Document section:
▶
The UK’s vote to leave the EU boosted the activism of the central banks, which are keen to stave off any slowdown risks and liquidity accidents. While this activist approach should continue to shore up markets in the short term, there are many potential economic or political pitfalls.
We maintain the cautious view of the global economy outlined in our previous reports. As we predicted three months ago, the main central banks have acknowledged the renewed weakness of the global economy. Consequently, the US Federal Reserve has suspended its monetary normalisation; the ECB, already embarked on an aggressive QE process, constantly asserts that it may do even more; and China has combined yuan depreciation with a significant fiscal stimulus package. Only the Bank of Japan has yet to launch any new initiatives, preferring to step back for a while to assess the effectiveness of decisions already taken.
◀
Given problem 1: Based on the central bank outlook text, answer yes or no for each statement, quoting the words that decide it: (a) The Bank of Japan has launched new initiatives. (b) The US Federal Reserve has suspended its monetary normalization. (c) China has paired yuan depreciation with a fiscal stimulus package.

Material to process:
▶
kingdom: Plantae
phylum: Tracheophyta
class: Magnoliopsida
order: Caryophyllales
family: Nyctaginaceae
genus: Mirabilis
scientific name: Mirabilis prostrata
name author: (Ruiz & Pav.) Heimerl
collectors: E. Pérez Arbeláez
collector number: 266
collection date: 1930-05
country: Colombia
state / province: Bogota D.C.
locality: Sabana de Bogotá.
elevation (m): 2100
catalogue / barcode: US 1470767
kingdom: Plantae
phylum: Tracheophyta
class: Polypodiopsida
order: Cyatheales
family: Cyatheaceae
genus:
◀
Given problem 2: Put the records, from their start through the line containing "elevation (m): 2100", into a Markdown table with the columns Row and Entry. Number each line and leave out blank lines.

Task result 1:
(a) No: "Only the Bank of Japan has yet to launch any new initiatives"
(b) Yes: "the US Federal Reserve has suspended its monetary normalisation"
(c) Yes: "China has combined yuan depreciation with a significant fiscal stimulus package"

Task result 2:
| Row | Entry |
|---|---|
| 1 | kingdom: Plantae |
| 2 | phylum: Tracheophyta |
| 3 | class: Magnoliopsida |
| 4 | order: Caryophyllales |
| 5 | family: Nyctaginaceae |
| 6 | genus: Mirabilis |
| 7 | scientific name: Mirabilis prostrata |
| 8 | name author: (Ruiz & Pav.) Heimerl |
| 9 | collectors: E. Pérez Arbeláez |
| 10 | collector number: 266 |
| 11 | collection date: 1930-05 |
| 12 | country: Colombia |
| 13 | state / province: Bogota D.C. |
| 14 | locality: Sabana de Bogotá. |
| 15 | elevation (m): 2100 |